“You never know. You just never know. You just go along figuring some things don’t change – like being able to drive on a public highway without somebody trying to murder you. And then one stupid thing happens – 20-25 minutes out of your whole life – and all the ropes that kept you hanging in there get cut loose. And it’s like there you are – right back in the jungle again.”
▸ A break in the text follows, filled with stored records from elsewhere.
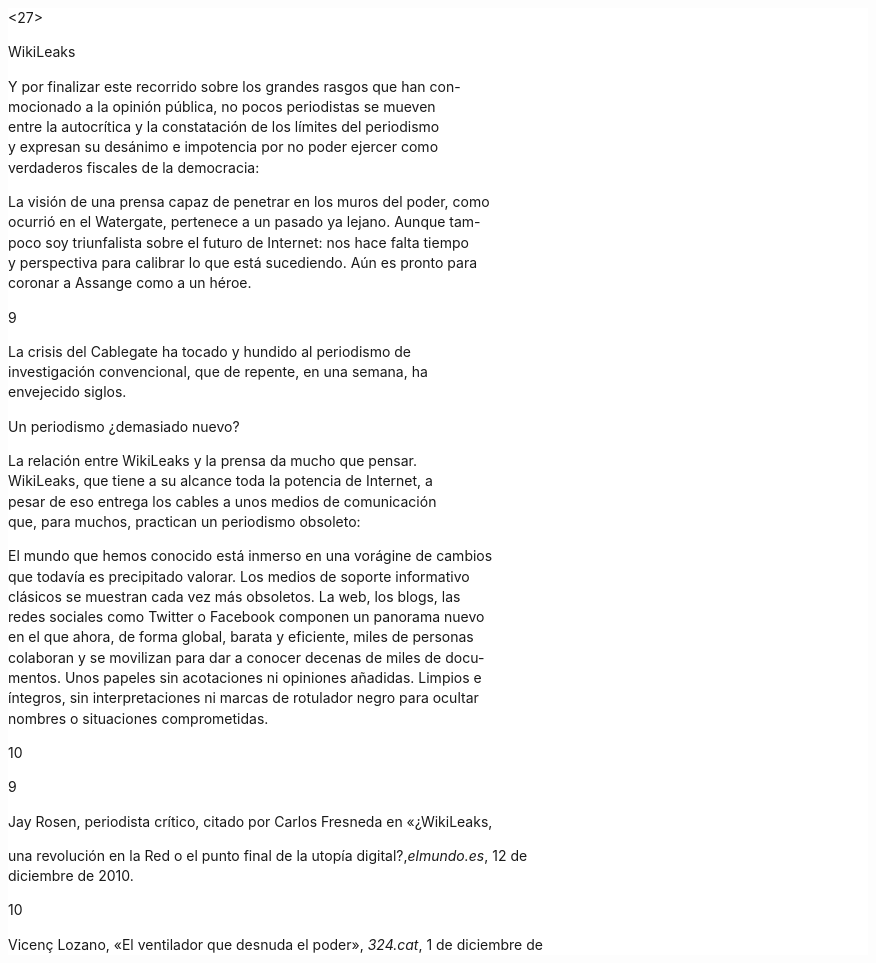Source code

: <27\>

WikiLeaks

Y por finalizar este recorrido sobre los grandes rasgos que han con-\
mocionado a la opinión pública, no pocos periodistas se mueven \
entre la autocrítica y la constatación de los límites del periodismo \
y expresan su desánimo e impotencia por no poder ejercer como \
verdaderos fiscales de la democracia:

La visión de una prensa capaz de penetrar en los muros del poder, como \
ocurrió en el Watergate, pertenece a un pasado ya lejano. Aunque tam-\
poco soy triunfalista sobre el futuro de Internet: nos hace falta tiempo
\
y perspectiva para calibrar lo que está sucediendo. Aún es pronto para \
coronar a Assange como a un héroe.

9

La crisis del Cablegate ha tocado y hundido al periodismo de \
investigación convencional, que de repente, en una semana, ha \
envejecido siglos.

Un periodismo ¿demasiado nuevo?

La relación entre WikiLeaks y la prensa da mucho que pensar. \
WikiLeaks, que tiene a su alcance toda la potencia de Internet, a \
pesar de eso entrega los cables a unos medios de comunicación \
que, para muchos, practican un periodismo obsoleto:

El mundo que hemos conocido está inmerso en una vorágine de cambios \
que todavía es precipitado valorar. Los medios de soporte informativo \
clásicos se muestran cada vez más obsoletos. La web, los blogs, las \
redes sociales como Twitter o Facebook componen un panorama nuevo \
en el que ahora, de forma global, barata y eficiente, miles de personas
\
colaboran y se movilizan para dar a conocer decenas de miles de docu-\
mentos. Unos papeles sin acotaciones ni opiniones añadidas. Limpios e \
íntegros, sin interpretaciones ni marcas de rotulador negro para ocultar
\
nombres o situaciones comprometidas.

10

9

Jay Rosen, periodista crítico, citado por Carlos Fresneda en
«¿WikiLeaks,

una revolución en la Red o el punto final de la utopía
digital?,*elmundo.es*, 12 de \
diciembre de 2010.

10

Vicenç Lozano, «El ventilador que desnuda el poder», *324.cat*, 1 de
diciembre de
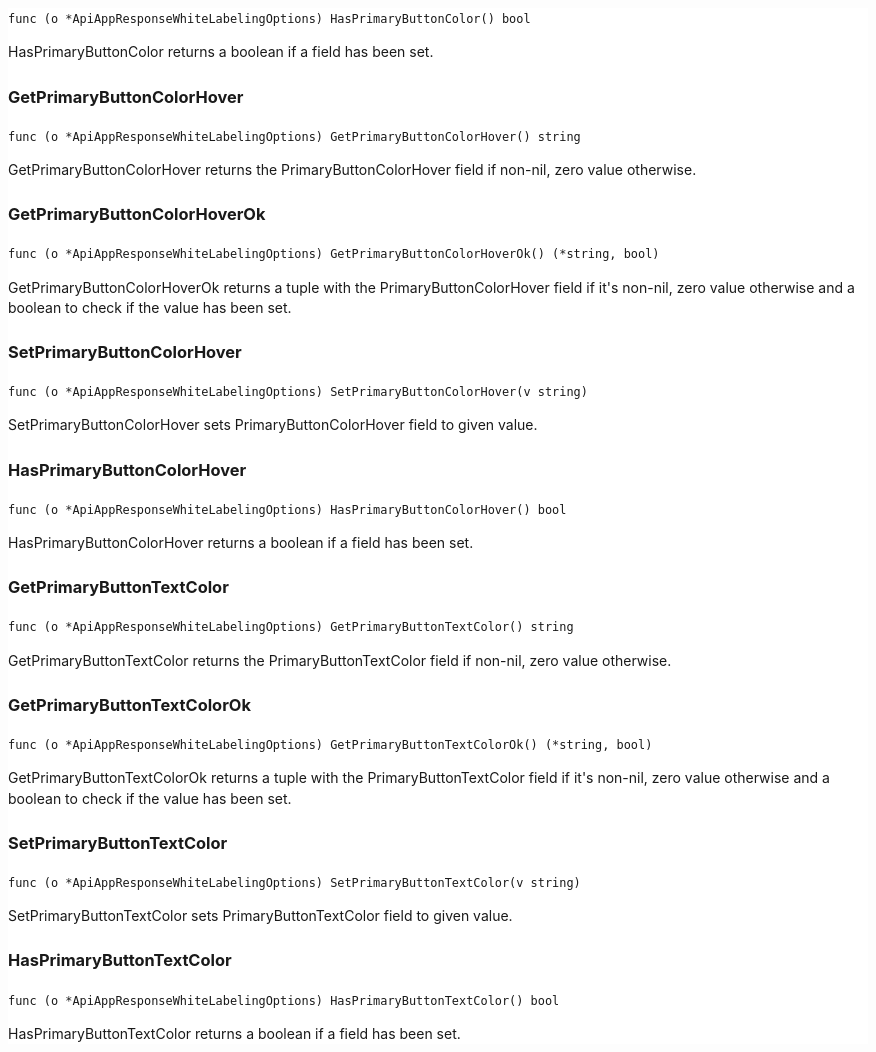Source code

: `func (o *ApiAppResponseWhiteLabelingOptions) HasPrimaryButtonColor() bool`

HasPrimaryButtonColor returns a boolean if a field has been set.

### GetPrimaryButtonColorHover

`func (o *ApiAppResponseWhiteLabelingOptions) GetPrimaryButtonColorHover() string`

GetPrimaryButtonColorHover returns the PrimaryButtonColorHover field if non-nil, zero value otherwise.

### GetPrimaryButtonColorHoverOk

`func (o *ApiAppResponseWhiteLabelingOptions) GetPrimaryButtonColorHoverOk() (*string, bool)`

GetPrimaryButtonColorHoverOk returns a tuple with the PrimaryButtonColorHover field if it's non-nil, zero value otherwise
and a boolean to check if the value has been set.

### SetPrimaryButtonColorHover

`func (o *ApiAppResponseWhiteLabelingOptions) SetPrimaryButtonColorHover(v string)`

SetPrimaryButtonColorHover sets PrimaryButtonColorHover field to given value.

### HasPrimaryButtonColorHover

`func (o *ApiAppResponseWhiteLabelingOptions) HasPrimaryButtonColorHover() bool`

HasPrimaryButtonColorHover returns a boolean if a field has been set.

### GetPrimaryButtonTextColor

`func (o *ApiAppResponseWhiteLabelingOptions) GetPrimaryButtonTextColor() string`

GetPrimaryButtonTextColor returns the PrimaryButtonTextColor field if non-nil, zero value otherwise.

### GetPrimaryButtonTextColorOk

`func (o *ApiAppResponseWhiteLabelingOptions) GetPrimaryButtonTextColorOk() (*string, bool)`

GetPrimaryButtonTextColorOk returns a tuple with the PrimaryButtonTextColor field if it's non-nil, zero value otherwise
and a boolean to check if the value has been set.

### SetPrimaryButtonTextColor

`func (o *ApiAppResponseWhiteLabelingOptions) SetPrimaryButtonTextColor(v string)`

SetPrimaryButtonTextColor sets PrimaryButtonTextColor field to given value.

### HasPrimaryButtonTextColor

`func (o *ApiAppResponseWhiteLabelingOptions) HasPrimaryButtonTextColor() bool`

HasPrimaryButtonTextColor returns a boolean if a field has been set.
Wrong place, wrong time. You’ve heard that expression, haven’t you? Someone just happens to be somewhere where something bad is about to happen. Whatever the example may be, whenever I hear that, I always wonder, is it, really? What if that person was meant to be there, right there, at that very moment? But ‘meant to be’ by whom, or what, then? Is there any sort of governing force in the universe? And if so, does it have anything resembling a plan? Or is life to unfold itself willy-nilly, and do we just have to deal with whatever it’s deemed to throw at us? I mean, what does it all mean!? (For those of you that think this is all some airy-fairy nonsense, try to imagine what your life would have been like if you were born just one minute earlier or later than you actually were. Or if Einstein was. Or Hitler.)
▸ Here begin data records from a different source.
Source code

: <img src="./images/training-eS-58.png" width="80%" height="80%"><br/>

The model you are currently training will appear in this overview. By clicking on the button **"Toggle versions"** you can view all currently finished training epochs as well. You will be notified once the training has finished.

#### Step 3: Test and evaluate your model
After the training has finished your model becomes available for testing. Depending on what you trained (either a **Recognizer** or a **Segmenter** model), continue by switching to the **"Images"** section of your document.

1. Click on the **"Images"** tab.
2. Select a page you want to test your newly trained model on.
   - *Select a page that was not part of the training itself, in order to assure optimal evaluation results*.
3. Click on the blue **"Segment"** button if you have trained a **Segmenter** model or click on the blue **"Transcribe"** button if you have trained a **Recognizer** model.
I’m willing to bet something valuable that David Mann (Dennis Weaver), at some point, asked himself questions like these. “If only I’d left the house a few minutes later…” “Why didn’t I take the interstate?” As it happens, he didn’t. He’s here, on this very day, on this very road, at this precise junction in time and space. Driving through 1971 America, a middle-aged salesman in his cheap Plymouth sedan, on his way to meet a client. An archetype, if you will, of sheer averageness. It’s established early on through a phone call with his wife that Mann is about as far from your big Hollywood action hero as he could possibly be. A coward, you say? Well, maybe. Or just your average human being who is trying to make it through life without getting stomped on too much. He is… just a Mann.
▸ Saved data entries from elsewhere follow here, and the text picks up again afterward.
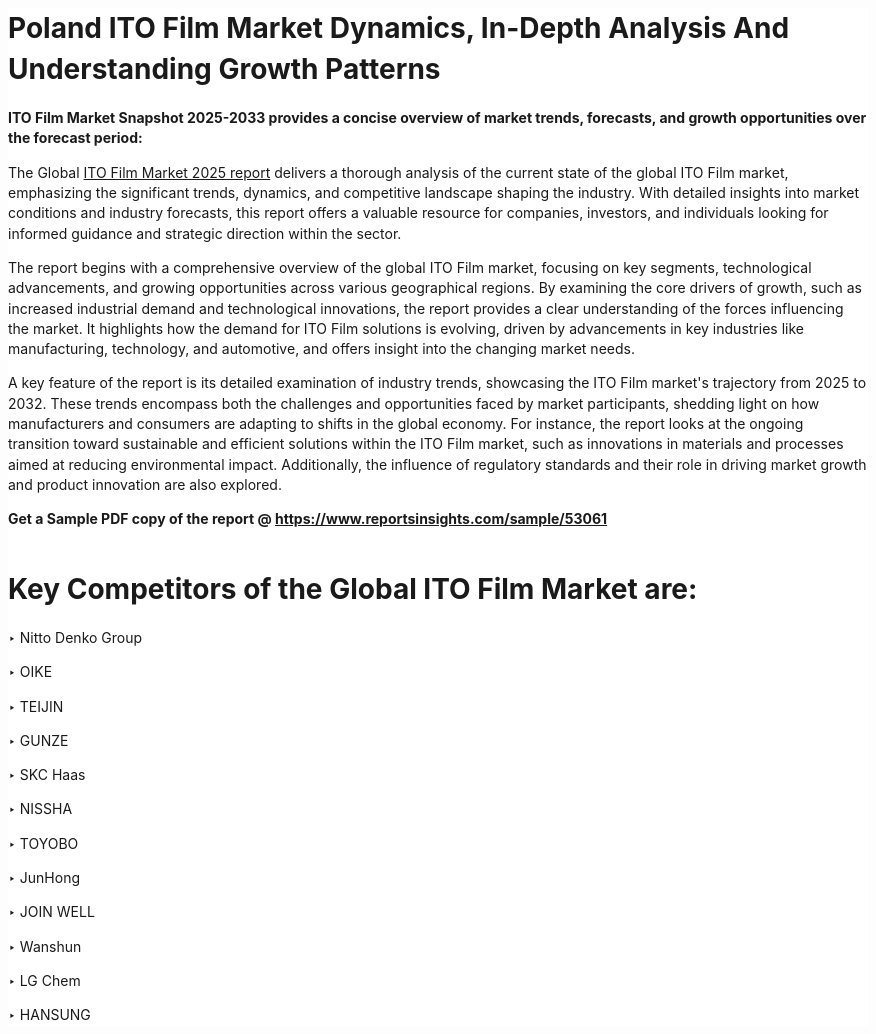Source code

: # Poland ITO Film Market Dynamics, In-Depth Analysis And Understanding Growth Patterns

<strong>ITO Film Market Snapshot 2025-2033 provides a concise overview of market trends, forecasts, and growth opportunities over the forecast period:</strong>

 The Global <a href=https://www.reportsinsights.com/sample/53061>ITO Film Market 2025 report</a> delivers a thorough analysis of the current state of the global ITO Film market, emphasizing the significant trends, dynamics, and competitive landscape shaping the industry. With detailed insights into market conditions and industry forecasts, this report offers a valuable resource for companies, investors, and individuals looking for informed guidance and strategic direction within the sector.

The report begins with a comprehensive overview of the global ITO Film market, focusing on key segments, technological advancements, and growing opportunities across various geographical regions. By examining the core drivers of growth, such as increased industrial demand and technological innovations, the report provides a clear understanding of the forces influencing the market. It highlights how the demand for ITO Film solutions is evolving, driven by advancements in key industries like manufacturing, technology, and automotive, and offers insight into the changing market needs.

A key feature of the report is its detailed examination of industry trends, showcasing the ITO Film market's trajectory from 2025 to 2032. These trends encompass both the challenges and opportunities faced by market participants, shedding light on how manufacturers and consumers are adapting to shifts in the global economy. For instance, the report looks at the ongoing transition toward sustainable and efficient solutions within the ITO Film market, such as innovations in materials and processes aimed at reducing environmental impact. Additionally, the influence of regulatory standards and their role in driving market growth and product innovation are also explored.

<strong>Get a Sample PDF copy of the report @ <a href=https://www.reportsinsights.com/sample/53061>https://www.reportsinsights.com/sample/53061</a></strong>

# <strong>Key Competitors of the Global ITO Film Market are:</strong>

‣ Nitto Denko Group

‣ OIKE

‣ TEIJIN

‣ GUNZE

‣ SKC Haas

‣ NISSHA

‣ TOYOBO

‣ JunHong

‣ JOIN WELL

‣ Wanshun

‣ LG Chem

‣ HANSUNG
Enter the truck driver. He is also ‘just a man,’ but on the very opposite end of the scale. Where Mann is this very generic middle-of-the-road nice guy, the truck driver is anything but. Why, we never learn. Maybe all those long and lonely hours on the road made him go insane. Maybe he was born a psycho that just happened to become a truck driver. Maybe there are no reasons at all. Wrong time, wrong place. Whatever the case may be, the truck driver is an insane, murderous psycho, driving this thundering 1955 Peterbilt nightmare of rust and diesel, hellbent on dragging Mr. Mann down with him in a spectacular spiral of violence and madness.

I love this movie. I love everything about it. How very plain 70s it all is. How very well established it gets right from the beginning that this starts out as just your average day in life, like you had thousands and thousands before: getting up in the morning, getting into your car, driving to work… On a nice summer day, and once you’re out of town, the traffic gets light, so you can zoom along nicely… The radio’s on, people are talking… Everything’s… just fine, you know? Just a day. Just a life. Just a man. And then… Well, then The Duel happens, of course. Because this was ‘just’ a TV movie, they gave direction to some young, new guy named Steven Spielberg. I guess he just happened to be at the right place at the right time.